Gradually reducing estate tax rates or indexing them to the rate of
inflation and somehow exempting family-owned businesses would perhaps
be steps in the right direction. But it may be time to just get rid
of this tax and treat estates the same as any other capital gain. The
current tax is inefficient; it discourages behavior we would like to
encourage - saving, investing and creating jobs - it doesn't achieve income
redistribution and it contributes relatively little to federal coffers.
The estate tax is paid on the value of everything you own at the time
of your death - house, car, stocks, bonds, other investments, proceeds
from life insurance, cash, belongings. Currently, it is owed when an
estate's value reaches $675,000. That limit is due to rise gradually
to $1 million by 2006. The tax rate rises from 37 percent to a top of
55 percent, which kicks in when the estate exceeds $3million.
Fewer than 2 percent of Americans who died last year left estates large
enough to have to pay any tax at all. But that number is expected to
grow as more Americans, who don't view themselves as rich at all, discover
that a house appreciating in value and a stock-rich company 401K plan
can easily put them over the limit.
The tax, which raises just 1.4 percent of federal revenues, has spawned
an enormous industry of tax accountants, lawyers and estate planners
who counsel people on how legally to avoid paying it. These are resources
that otherwise could be more productively employed if it were to go
away.
Although it is often viewed as a way of getting the rich to pay their
fair share, the tax does not lead to a more even distribution of wealth
because, with careful estate planning, it need not be paid at all.
It could be argued that the middle class, unaware of the impact of their
own increasing prosperity, are far more likely to end up owing the tax
than are the truly rich, who employ legions of lawyers and accountants
to take care of those matters.
Some of those legal tax avoidance arrangements also must be implemented
over many years, another factor that means the people paying it aren't
as likely to be the old filthy rich, but the new, more modestly rich.
In fact, in the view of economists Henry Aaron and Alicia Munnell, estate
taxes are more accurately "penalties imposed on those who neglect to
plan ahead or who retain unskilled estate planners." The burden falls
most heavily on those family businesses and farms that, with the death
of the founder, must be sold or broken up to pay the tax.
The economy overall may be better off just getting rid of the tax rather
than gradually increasing the limits because that would also eliminate
the need to try to figure out how to avoid paying it.
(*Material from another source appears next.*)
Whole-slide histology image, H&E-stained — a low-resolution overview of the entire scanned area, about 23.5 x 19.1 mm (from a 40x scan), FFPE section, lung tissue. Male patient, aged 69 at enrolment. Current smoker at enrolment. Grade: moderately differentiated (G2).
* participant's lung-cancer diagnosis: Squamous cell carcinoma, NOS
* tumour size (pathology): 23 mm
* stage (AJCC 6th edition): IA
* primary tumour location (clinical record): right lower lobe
The estate tax has been around on and off for more than 200 years. In
the late 18th Century and episodically in the 19th, it was used to pay
for wars. It was last repealed in 1902, after the Spanish-American War,
was last reinstated in 1916 and has been with us ever since.
An early reason for the estate tax was to prevent the "concentration
of wealth." It certainly hasn't achieved that purpose. It's hard to
see where it has had a positive impact on income redistribution at all.
Income equality is greater now than ever.
And that's the big gorilla of a problem facing efforts to do away with
it. This tax may not achieve any productive revenue-raising aims, but
repealing it is politically difficult because there's no way around
the fact that it benefits the rich. Still, it's time to lay it to rest.